The morning news shows yesterday had discussions about an open letter in The Princetonian penned by a Princeton alumna. This letter, which the author claims was intended only as "advice", suggests that women attending Princeton should, in addition to pursuing a degree, also pursue a husband.
"Smart women can't (shouldn't) marry men who aren't at least their intellectual equal. As Princeton women, we have almost priced ourselves out of the market. Simply put, there is a very limited population of men who are as smart or smarter than we are. "
“And I say again — you will never again be surrounded by this concentration of men who are worthy of you.

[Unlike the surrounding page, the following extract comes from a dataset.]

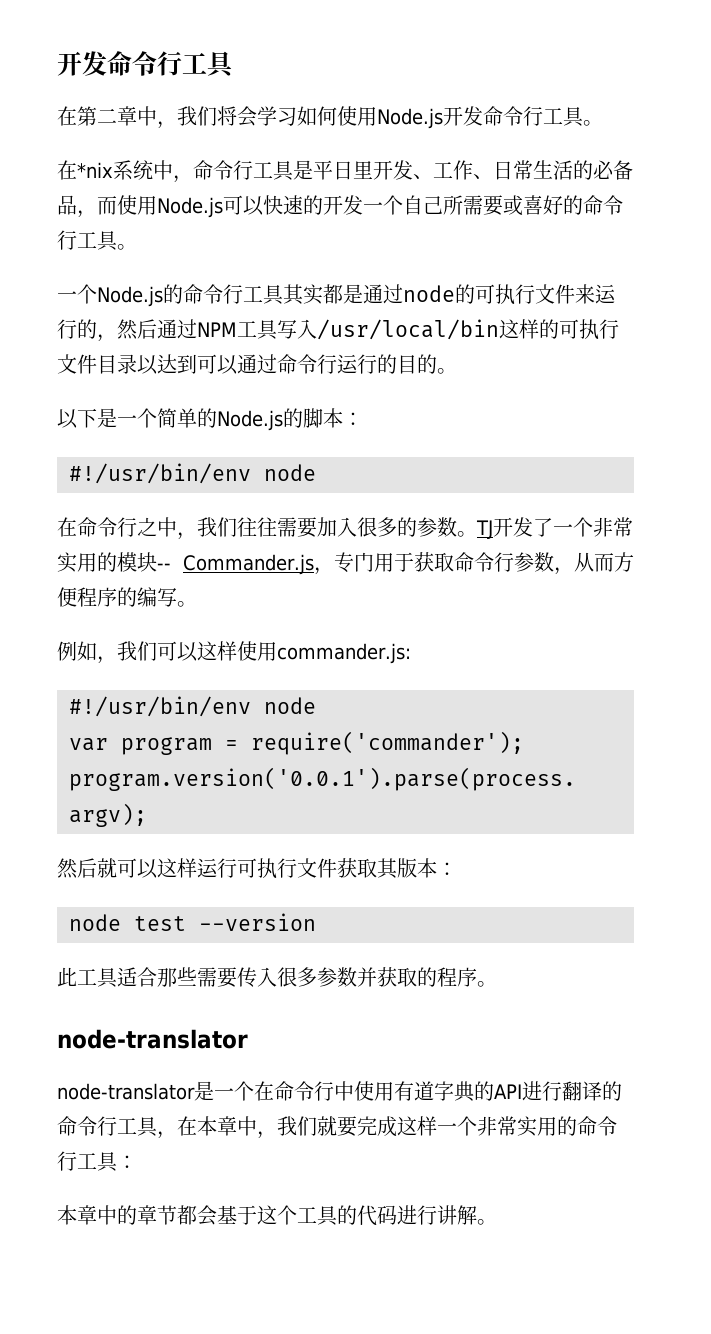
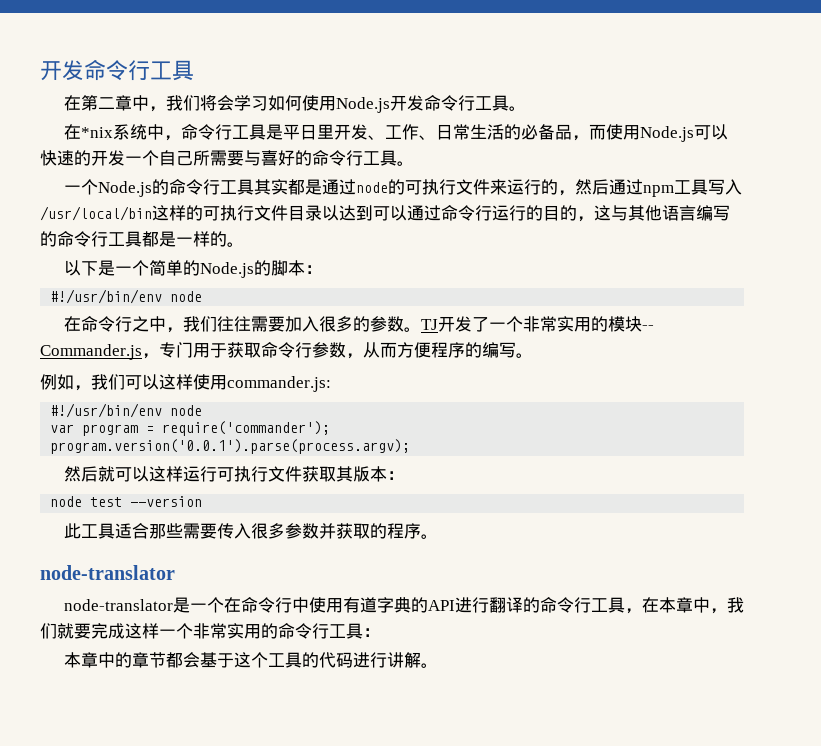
[503,195,523,216] 或 -> [244,150,261,166] 与
[197,322,237,337] NPM -> [642,185,674,197] npm
(437, 364) none -> [577,205,730,222] [40,231,227,247] ，这与其他语言编写的命令行工具都是一样的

Of course, once you graduate, you will meet men who are your intellectual equal — just not that many of them."
I didn't attend an Ivy League school, opting instead to attend a less illustrious, but vastly more affordable school back in the Eighties, when it would have been considered absolute heresy for any self-respecting young woman to admit to looking for her MRS alongside her BA. That doesn't mean many women weren't hoping to find a suitable husband at college, just that nobody--and I do mean nobody--would ever publicly say so.
Fast-forward 30 years, and here's a woman who says, basically, that college is the richest source of eligible, suitable young men most women are likely to ever encounter, so why not look for a mate while you get your education? I'm honestly not sure how I feel about her advice; it seems outdated and somehow insulting to women to suggest that they need to snare a spouse while they can ... but I'm not really sure she's wrong.